You should look at architectural drawings of objects, for figuring out how to draw them. They are measured proportionally, and are composed of the individual pieces. Sometimes patent information for particular designs includes schematics you can make slight proportion alterations to essentially be drawing “generic object: chair,” or whatever else you might find useful.

What does ‘alpha’ mean in this context?

Alphabetizing. She’s sorting the books by author, either because whatever swine walked through her department stuffed them back in the wrong place or because restocking has left the plan less than perfect.

Thanks. Seems like that doesn’t need a jargony abbreviation, but then of course we’re in a corporate environment so everything needs a jargony abbreviation!

Is this the long blue box aisle? Adding some vertical lines and occasional height variance of the books (not to mention some different colors) might help the appearance of the bookshelf.

I’m not saying draw each book, just treat it like a crowd shot. Splatters of color, vague hints at individual people.

I remember for the whole eight months I went to a Japanese high school –

The library itself had a club that actually took care of the library. Kids joined a club that would station at least one or two students in the library every period to work at the desk, put books back on the shelves, clean the library and walk through to identify what needed replacing. The interesting thing was that if a bookshelf was busted or falling apart, they went to their wood working or metal working club and that group happily built a replacement.

They also sponsored a monthly review of book suggestions to add/remove texts from the library (due to space constraints), as well as book sales and fundraisers for the library. The club had 20-something members in it, and they were really active. I loved that school’s library, because it was clean and quiet and everyone studied there.

That is a very encouraging experience! I think that would go a long way toward helping kids learn practical housekeeping skills that would also translate to most job environments too. Thanks for sharing! :)

I believe that is why Japan does it. It teaches them not only respect for their owned space, but it teaches them value in maintaining knowledge and the housekeeping part.

And teamwork. I remember asking one of my fellow students why everyone was required to be in a club, and his answer was, “Because we learn how to work as a team to do something we love.”

I would just like to point out that the man that designed the high school I went to had only previously designed Prisons, this was a conscious decision though. Apparently they did this in an attempt to “decrease rebellious thoughts and behavior.” (I don’t think it worked at all.) The place was designed and built in like the early 70’s so I always thought it just had an odd look because “the 70’s were weird.”

My high-school was built in the late sixties and was one of 6 or 7 built around that time.
No two were exactly the same yet each was built from the same modules – 3 story block with labs on second and third floors.
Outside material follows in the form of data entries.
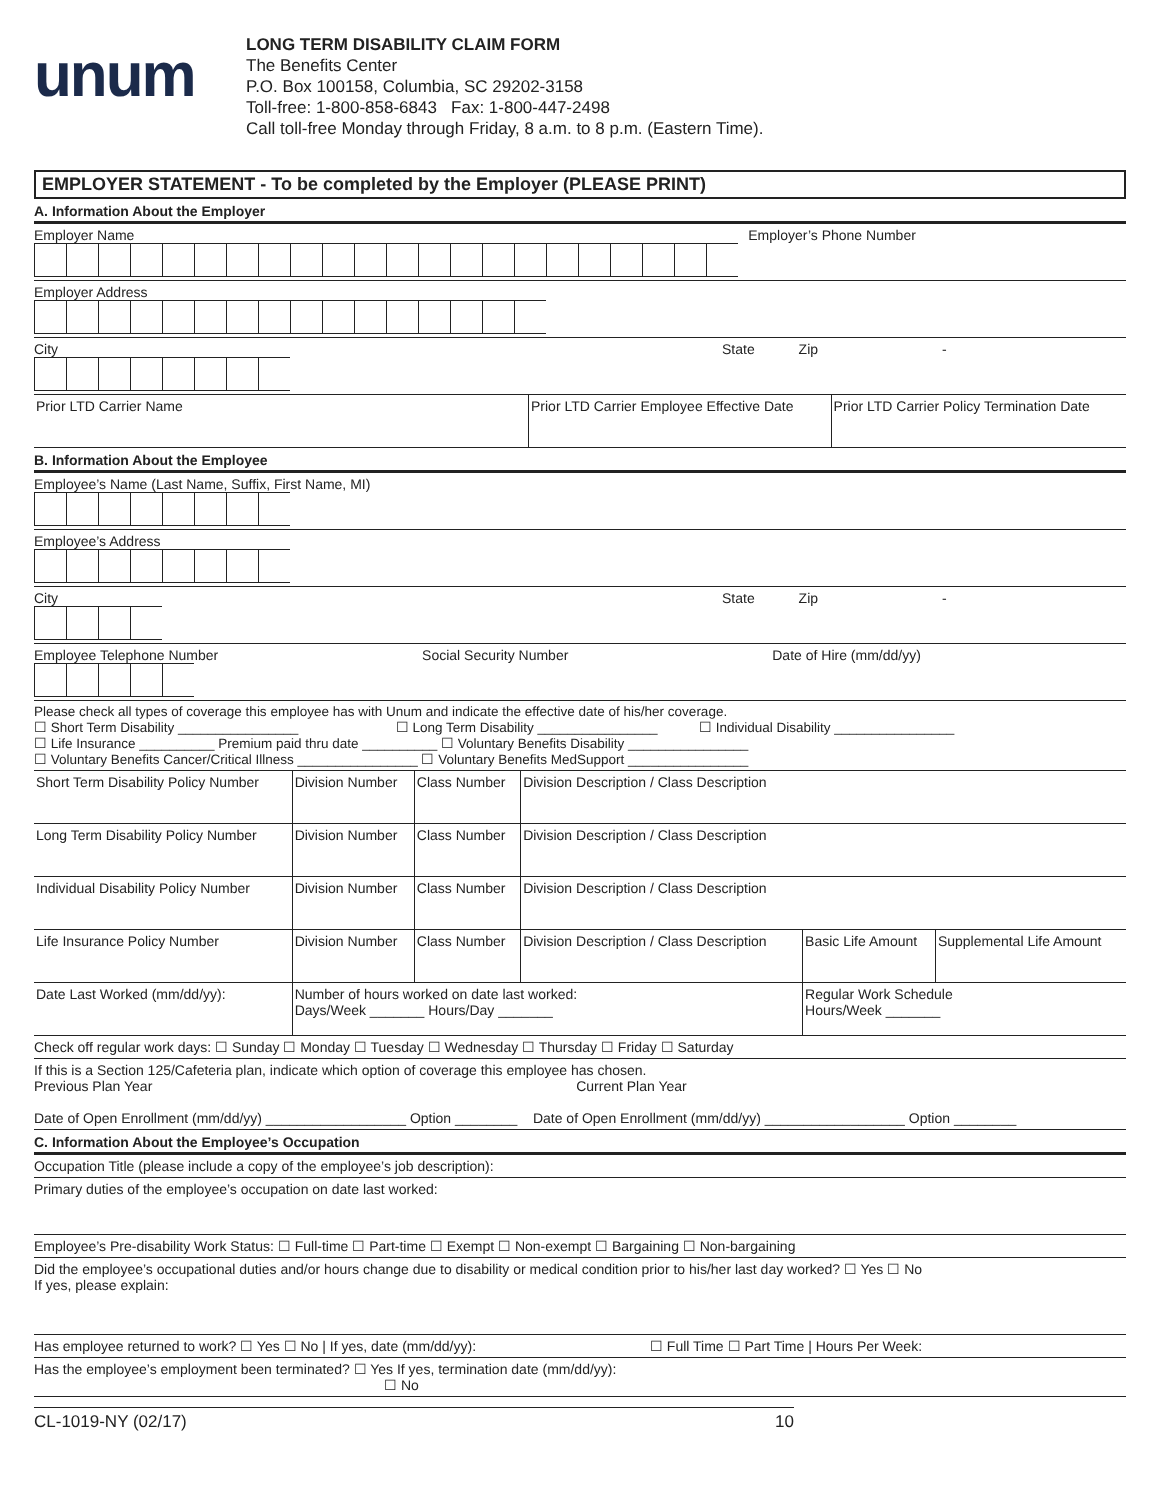unum
LONG TERM DISABILITY CLAIM FORM
The Benefits Center
P.O. Box 100158, Columbia, SC 29202-3158
Toll-free: 1-800-858-6843 Fax: 1-800-447-2498
Call toll-free Monday through Friday, 8 a.m. to 8 p.m. (Eastern Time).
EMPLOYER STATEMENT - To be completed by the Employer (PLEASE PRINT)
A. Information About the Employer
Employer Name Employer’s Phone Number
Employer Address
City State Zip -
| Prior LTD Carrier Name | Prior LTD Carrier Employee Effective Date | Prior LTD Carrier Policy Termination Date |
B. Information About the Employee
Employee’s Name (Last Name, Suffix, First Name, MI)
Employee’s Address
City State Zip -
Employee Telephone Number Social Security Number Date of Hire (mm/dd/yy)
Please check all types of coverage this employee has with Unum and indicate the effective date of his/her coverage.
☐ Short Term Disability ________________ ☐ Long Term Disability ________________ ☐ Individual Disability ________________
☐ Life Insurance __________ Premium paid thru date __________ ☐ Voluntary Benefits Disability ________________
☐ Voluntary Benefits Cancer/Critical Illness ________________ ☐ Voluntary Benefits MedSupport ________________
| Short Term Disability Policy Number | Division Number | Class Number | Division Description / Class Description | | |
| Long Term Disability Policy Number | Division Number | Class Number | Division Description / Class Description | | |
| Individual Disability Policy Number | Division Number | Class Number | Division Description / Class Description | | |
| Life Insurance Policy Number | Division Number | Class Number | Division Description / Class Description | Basic Life Amount | Supplemental Life Amount |
| Date Last Worked (mm/dd/yy): | Number of hours worked on date last worked: Days/Week _______ Hours/Day _______ | | | Regular Work Schedule Hours/Week _______ | |
Check off regular work days: ☐ Sunday ☐ Monday ☐ Tuesday ☐ Wednesday ☐ Thursday ☐ Friday ☐ Saturday
If this is a Section 125/Cafeteria plan, indicate which option of coverage this employee has chosen.
Previous Plan Year Current Plan Year
Date of Open Enrollment (mm/dd/yy) __________________ Option ________ Date of Open Enrollment (mm/dd/yy) __________________ Option ________
C. Information About the Employee’s Occupation
Occupation Title (please include a copy of the employee’s job description):
Primary duties of the employee’s occupation on date last worked:
Employee’s Pre-disability Work Status: ☐ Full-time ☐ Part-time ☐ Exempt ☐ Non-exempt ☐ Bargaining ☐ Non-bargaining
Did the employee’s occupational duties and/or hours change due to disability or medical condition prior to his/her last day worked? ☐ Yes ☐ No
If yes, please explain:
Has employee returned to work? ☐ Yes ☐ No | If yes, date (mm/dd/yy): ☐ Full Time ☐ Part Time | Hours Per Week:
Has the employee’s employment been terminated? ☐ Yes If yes, termination date (mm/dd/yy):
☐ No
CL-1019-NY (02/17) 10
Athletics block, gender segregated, that may or may not include a pool facility. Auditorium/lunch room with convertible table/benches. Lecture theaters that had folding walls into the back of the auditorium for expansion seating. Tech wing with several shop facilities [number of rooms varied], Admin/Library/main entrance block – all tied together with oddly angled hallways.
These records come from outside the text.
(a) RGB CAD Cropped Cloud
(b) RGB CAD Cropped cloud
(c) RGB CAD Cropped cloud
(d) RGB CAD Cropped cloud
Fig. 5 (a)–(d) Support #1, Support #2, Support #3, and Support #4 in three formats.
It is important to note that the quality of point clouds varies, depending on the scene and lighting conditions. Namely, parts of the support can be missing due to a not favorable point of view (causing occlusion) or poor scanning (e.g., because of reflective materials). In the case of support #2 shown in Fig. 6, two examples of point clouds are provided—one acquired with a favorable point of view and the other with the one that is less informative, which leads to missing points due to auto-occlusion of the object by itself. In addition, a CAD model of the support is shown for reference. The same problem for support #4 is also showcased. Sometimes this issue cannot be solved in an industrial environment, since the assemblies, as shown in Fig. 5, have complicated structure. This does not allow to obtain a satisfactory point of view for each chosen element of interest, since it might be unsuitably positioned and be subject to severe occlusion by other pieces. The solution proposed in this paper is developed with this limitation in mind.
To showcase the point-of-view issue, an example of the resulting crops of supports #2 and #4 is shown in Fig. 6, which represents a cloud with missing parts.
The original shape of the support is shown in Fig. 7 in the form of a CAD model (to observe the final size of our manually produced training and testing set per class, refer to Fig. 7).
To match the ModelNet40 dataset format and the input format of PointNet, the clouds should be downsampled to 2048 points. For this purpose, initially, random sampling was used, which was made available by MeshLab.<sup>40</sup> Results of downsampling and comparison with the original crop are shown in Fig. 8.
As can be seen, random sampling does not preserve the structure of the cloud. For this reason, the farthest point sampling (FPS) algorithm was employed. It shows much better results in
I went to schools on Canadian Air Force Bases, which were all built in the 1950s and used the same blueprints. I went to school on four different bases, scattered across the country, they were all absolutely identical. It wasn’t until I went to civilian schools off base that I learned that wasn’t normal. By the way, the military housing was identical as well, basically four or five different patterns repeated on each base. I lived in three houses that were the same duplex pattern, just on different sides, so I was constantly turning the wrong way to go into a room, then just as I was getting used to it, we moved and changed sides again.

My god I love that gorgeous mop of blonde hair.

For some reason, I think girls with large enough bangs that partially cover their face look hot! It gives off a forbidden fruit element to their countenance that make one wonder with delight!